## What you will do
Rewrite everything from the start of the entries down to and including the line that contains "premium, como es Mercedes, ocupe la cuarta" as a JSON list of strings, one string per line, with blank lines left out.

## Given data

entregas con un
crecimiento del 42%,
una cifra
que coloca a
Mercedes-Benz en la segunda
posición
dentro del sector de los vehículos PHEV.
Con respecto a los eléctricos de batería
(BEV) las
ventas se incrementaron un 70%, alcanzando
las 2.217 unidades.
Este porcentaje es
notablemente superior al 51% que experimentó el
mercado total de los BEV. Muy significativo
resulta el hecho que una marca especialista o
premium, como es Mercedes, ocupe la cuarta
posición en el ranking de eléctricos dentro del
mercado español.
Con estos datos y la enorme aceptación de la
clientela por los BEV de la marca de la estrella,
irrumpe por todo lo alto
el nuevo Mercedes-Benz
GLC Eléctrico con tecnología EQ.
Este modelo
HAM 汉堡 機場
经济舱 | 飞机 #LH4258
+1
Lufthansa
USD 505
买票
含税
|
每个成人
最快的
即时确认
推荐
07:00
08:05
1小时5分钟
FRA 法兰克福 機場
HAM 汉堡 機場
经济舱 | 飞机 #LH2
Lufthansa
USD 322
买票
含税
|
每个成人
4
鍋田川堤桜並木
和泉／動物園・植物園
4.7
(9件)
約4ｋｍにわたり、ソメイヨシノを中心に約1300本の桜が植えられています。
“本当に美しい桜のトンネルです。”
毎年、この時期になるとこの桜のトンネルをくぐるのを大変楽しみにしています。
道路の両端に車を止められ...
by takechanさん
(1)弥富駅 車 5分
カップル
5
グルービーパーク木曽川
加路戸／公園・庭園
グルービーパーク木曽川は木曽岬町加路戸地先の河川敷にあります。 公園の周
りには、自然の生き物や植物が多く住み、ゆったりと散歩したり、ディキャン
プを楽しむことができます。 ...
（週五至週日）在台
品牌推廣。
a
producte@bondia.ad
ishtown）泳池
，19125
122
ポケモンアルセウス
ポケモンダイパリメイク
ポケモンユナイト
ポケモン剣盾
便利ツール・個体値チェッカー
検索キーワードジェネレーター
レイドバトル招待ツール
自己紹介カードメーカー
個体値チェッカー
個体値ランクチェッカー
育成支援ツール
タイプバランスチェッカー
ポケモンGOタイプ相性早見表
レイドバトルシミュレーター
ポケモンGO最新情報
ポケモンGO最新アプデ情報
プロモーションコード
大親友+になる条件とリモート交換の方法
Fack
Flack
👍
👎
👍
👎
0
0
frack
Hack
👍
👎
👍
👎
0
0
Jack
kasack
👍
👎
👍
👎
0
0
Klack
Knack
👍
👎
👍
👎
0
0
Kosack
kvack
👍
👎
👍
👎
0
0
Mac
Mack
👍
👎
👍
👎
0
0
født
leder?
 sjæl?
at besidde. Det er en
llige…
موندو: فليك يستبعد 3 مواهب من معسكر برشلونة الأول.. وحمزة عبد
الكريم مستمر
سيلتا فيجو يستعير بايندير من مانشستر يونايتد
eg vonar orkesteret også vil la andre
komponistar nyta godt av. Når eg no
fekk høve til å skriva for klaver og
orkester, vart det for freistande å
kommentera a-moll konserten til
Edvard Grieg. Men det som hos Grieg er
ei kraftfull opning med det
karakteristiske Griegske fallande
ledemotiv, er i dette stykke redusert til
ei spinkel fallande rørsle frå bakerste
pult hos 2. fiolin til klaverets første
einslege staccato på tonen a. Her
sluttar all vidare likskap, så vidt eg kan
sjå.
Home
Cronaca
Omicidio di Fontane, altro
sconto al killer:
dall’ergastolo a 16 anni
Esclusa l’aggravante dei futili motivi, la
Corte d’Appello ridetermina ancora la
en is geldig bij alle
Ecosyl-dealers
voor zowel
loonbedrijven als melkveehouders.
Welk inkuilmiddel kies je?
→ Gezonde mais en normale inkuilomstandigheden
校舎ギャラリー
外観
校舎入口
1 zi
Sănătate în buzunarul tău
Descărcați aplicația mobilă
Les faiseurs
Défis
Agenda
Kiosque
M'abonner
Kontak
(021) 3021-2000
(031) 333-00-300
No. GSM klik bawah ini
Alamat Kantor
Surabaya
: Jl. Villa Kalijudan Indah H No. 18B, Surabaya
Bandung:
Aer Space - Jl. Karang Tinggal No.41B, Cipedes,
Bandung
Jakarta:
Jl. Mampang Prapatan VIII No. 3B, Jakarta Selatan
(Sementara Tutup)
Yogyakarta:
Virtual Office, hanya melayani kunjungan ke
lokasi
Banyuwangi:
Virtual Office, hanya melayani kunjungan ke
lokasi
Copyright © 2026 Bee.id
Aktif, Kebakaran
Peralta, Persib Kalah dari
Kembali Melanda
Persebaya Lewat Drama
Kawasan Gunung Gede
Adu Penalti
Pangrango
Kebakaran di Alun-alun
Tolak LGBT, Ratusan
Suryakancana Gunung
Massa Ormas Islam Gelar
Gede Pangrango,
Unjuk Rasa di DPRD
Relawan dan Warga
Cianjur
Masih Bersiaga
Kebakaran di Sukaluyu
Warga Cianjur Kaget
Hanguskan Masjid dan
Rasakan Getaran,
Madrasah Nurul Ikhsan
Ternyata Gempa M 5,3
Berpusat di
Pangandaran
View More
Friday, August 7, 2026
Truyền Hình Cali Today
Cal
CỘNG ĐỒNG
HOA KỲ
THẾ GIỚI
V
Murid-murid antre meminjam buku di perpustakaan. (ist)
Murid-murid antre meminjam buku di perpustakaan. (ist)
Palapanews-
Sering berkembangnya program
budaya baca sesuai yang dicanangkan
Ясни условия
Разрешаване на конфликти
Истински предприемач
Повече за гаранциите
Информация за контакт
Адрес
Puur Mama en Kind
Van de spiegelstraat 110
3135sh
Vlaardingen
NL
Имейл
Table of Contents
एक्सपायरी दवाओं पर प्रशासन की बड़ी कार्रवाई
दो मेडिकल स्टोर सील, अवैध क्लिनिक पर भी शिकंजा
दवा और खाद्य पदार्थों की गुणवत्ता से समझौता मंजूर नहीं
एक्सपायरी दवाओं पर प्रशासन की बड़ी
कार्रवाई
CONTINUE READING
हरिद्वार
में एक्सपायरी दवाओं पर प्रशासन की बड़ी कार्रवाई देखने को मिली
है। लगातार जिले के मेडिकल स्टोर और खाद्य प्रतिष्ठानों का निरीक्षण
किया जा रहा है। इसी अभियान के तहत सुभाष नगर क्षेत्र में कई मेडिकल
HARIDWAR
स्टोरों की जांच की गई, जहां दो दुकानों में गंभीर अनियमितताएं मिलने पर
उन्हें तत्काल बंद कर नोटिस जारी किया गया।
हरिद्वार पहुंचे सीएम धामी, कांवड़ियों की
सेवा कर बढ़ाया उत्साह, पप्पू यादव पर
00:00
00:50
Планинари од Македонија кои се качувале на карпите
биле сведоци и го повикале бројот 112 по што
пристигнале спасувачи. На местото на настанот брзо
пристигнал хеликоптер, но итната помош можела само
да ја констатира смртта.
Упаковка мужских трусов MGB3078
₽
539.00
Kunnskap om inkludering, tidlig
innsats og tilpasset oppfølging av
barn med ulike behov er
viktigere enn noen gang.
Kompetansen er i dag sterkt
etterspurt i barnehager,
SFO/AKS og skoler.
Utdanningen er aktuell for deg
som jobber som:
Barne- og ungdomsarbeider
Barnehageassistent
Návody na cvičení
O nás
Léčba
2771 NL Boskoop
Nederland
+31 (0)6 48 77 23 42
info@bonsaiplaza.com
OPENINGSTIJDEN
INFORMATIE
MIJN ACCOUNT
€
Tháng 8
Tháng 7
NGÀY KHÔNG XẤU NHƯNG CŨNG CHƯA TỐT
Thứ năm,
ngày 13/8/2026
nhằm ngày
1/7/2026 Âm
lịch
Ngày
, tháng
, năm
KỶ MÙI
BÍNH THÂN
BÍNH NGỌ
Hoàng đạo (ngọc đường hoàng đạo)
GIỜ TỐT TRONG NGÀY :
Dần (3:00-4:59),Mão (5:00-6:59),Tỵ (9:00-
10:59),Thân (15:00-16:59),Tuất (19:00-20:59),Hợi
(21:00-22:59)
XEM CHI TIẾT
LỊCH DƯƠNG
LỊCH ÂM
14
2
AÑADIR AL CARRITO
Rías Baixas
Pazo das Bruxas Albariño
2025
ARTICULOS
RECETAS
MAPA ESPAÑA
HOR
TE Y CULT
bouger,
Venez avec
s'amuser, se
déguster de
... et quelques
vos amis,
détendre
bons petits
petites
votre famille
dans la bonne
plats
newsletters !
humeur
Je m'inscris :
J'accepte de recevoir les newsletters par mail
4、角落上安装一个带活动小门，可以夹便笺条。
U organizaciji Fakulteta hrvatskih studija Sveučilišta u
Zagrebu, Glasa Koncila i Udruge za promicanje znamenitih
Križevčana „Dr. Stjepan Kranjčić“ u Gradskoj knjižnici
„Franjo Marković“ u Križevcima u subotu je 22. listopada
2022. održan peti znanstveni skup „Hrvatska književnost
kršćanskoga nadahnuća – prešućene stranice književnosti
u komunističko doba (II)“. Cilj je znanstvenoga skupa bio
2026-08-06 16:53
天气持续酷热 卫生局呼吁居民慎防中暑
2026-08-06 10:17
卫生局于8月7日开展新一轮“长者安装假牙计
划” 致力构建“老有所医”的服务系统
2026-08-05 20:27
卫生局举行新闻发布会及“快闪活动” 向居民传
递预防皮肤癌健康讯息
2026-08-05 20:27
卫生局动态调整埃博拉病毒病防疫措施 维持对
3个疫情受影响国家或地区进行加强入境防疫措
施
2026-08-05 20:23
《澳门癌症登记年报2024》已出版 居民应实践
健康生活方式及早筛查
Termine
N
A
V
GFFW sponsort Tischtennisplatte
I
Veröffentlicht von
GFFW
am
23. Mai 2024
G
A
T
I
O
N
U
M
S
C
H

## Answer box
[
  "entregas con un",
  "crecimiento del 42%,",
  "una cifra",
  "que coloca a",
  "Mercedes-Benz en la segunda",
  "posición",
  "dentro del sector de los vehículos PHEV.",
  "Con respecto a los eléctricos de batería",
  "(BEV) las",
  "ventas se incrementaron un 70%, alcanzando",
  "las 2.217 unidades.",
  "Este porcentaje es",
  "notablemente superior al 51% que experimentó el",
  "mercado total de los BEV. Muy significativo",
  "resulta el hecho que una marca especialista o",
  "premium, como es Mercedes, ocupe la cuarta"
]